You'll now see a confirmation that the provisioning process is in progress. Click Email me when it's ready to be notified when your secure CNAME has been prepared.
Return to Domain Manager
You will receive an email letting you know that a CNAME has been created for your domain. Once you receive this email and validate your domain if necessary (see note below), navigate back to Domain Manager. Click Update CNAME next to your domain to move forward in this process.
Please note: if you are adding a domain to HubSpot that was previously hosted elsewhere with SSL enabled, you will need to validate your domain. Follow the process here before completing this step.
Copy SSL CNAME
In the dialog box, you will see the CNAME that has been generated for your domain. Click Copy to copy the CNAME value to your clipboard.
Update CNAME within your nameserver host
Log in to your nameserver host, access the DNS zone file, and edit the CNAME record for the subdomain that you are connecting to HubSpot. You can learn more about this process here, or you can read instructions on updating DNS for various popular registrars.

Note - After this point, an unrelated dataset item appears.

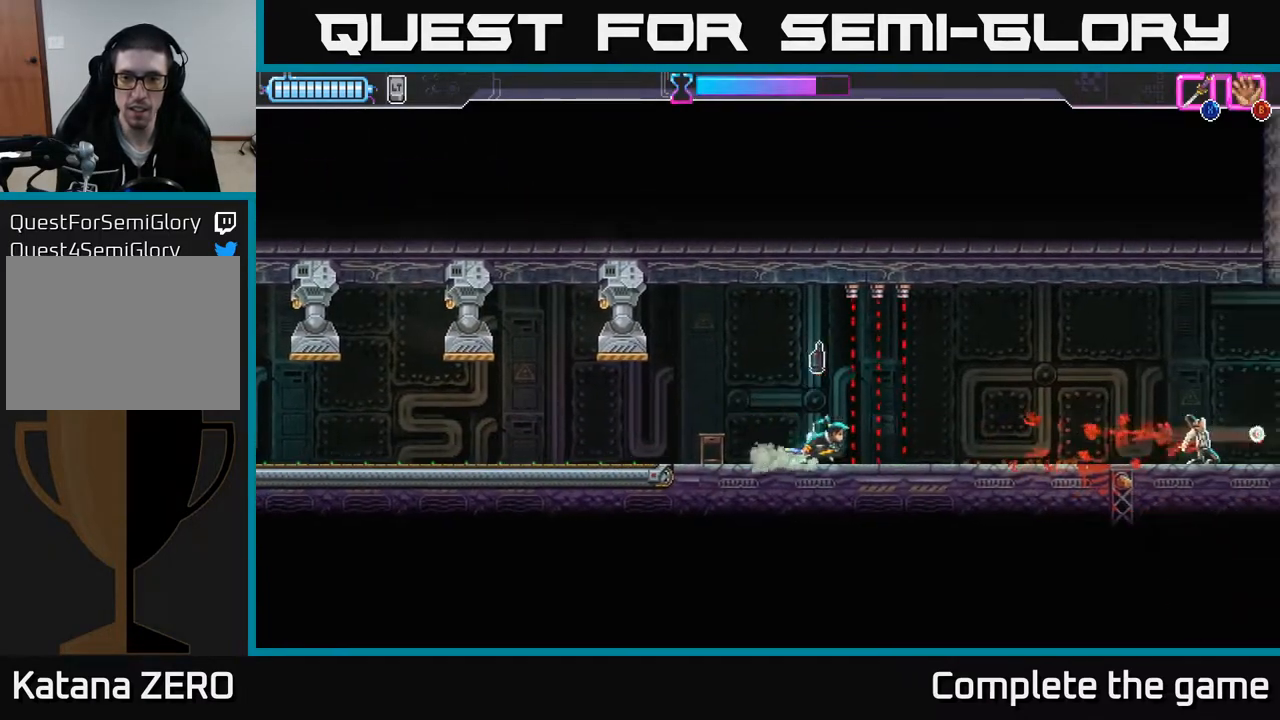
{"buttons": ["R2"], "left_stick": "right", "right_stick": "center", "events": [[33, "B", "up"], [117, "R2", "down"], [250, "R2", "up"], [300, "R2", "down"], [417, "R2", "up"], [467, "R2", "down"]]}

If you are hosting your entire website with HubSpot, you will need to set up a 301 redirect from the non-www domain to the www subdomain. If your DNS provider does not provide a 301 redirect, please reach out to our Support team and they can help you with a solution.
Verify domain is connected
Return to Domain Manager within 24-48 hours once the CNAME update has propagated. You should see a confirmation message that SSL has been successfully configured for that domain, as well as SSL Enabled next to the domain. You can also check the propagation of your CNAME update by using an external tool like whatsmydns.net.
Review your site for any mixed-content warnings. If your site is loading any assets from external non-secure domains, these resources may be blocked by the browser. You can learn more about resolving mixed-content warnings, here.
Please note that continuing to the next step in this process before your new CNAME has fully propagated could result in your website visitors seeing a security warning in some browsers.
It is initially recommended that you leave the Require HTTPS option turned off. After connecting and testing your SSL domain, validating that the propagation of CNAME changes have completed, and resolving any mixed-content issues, you should then enable Require HTTPS.
To turn on the Require HTTPS option, click Edit to the right of your SSL-enabled domain, check the box for Require HTTPS, and click Save changes.
The Require HTTPS setting ensures that your site can only be accessed using the HTTPS protocol. HubSpot automatically redirects any traffic made over insecure HTTP connections to HTTPS.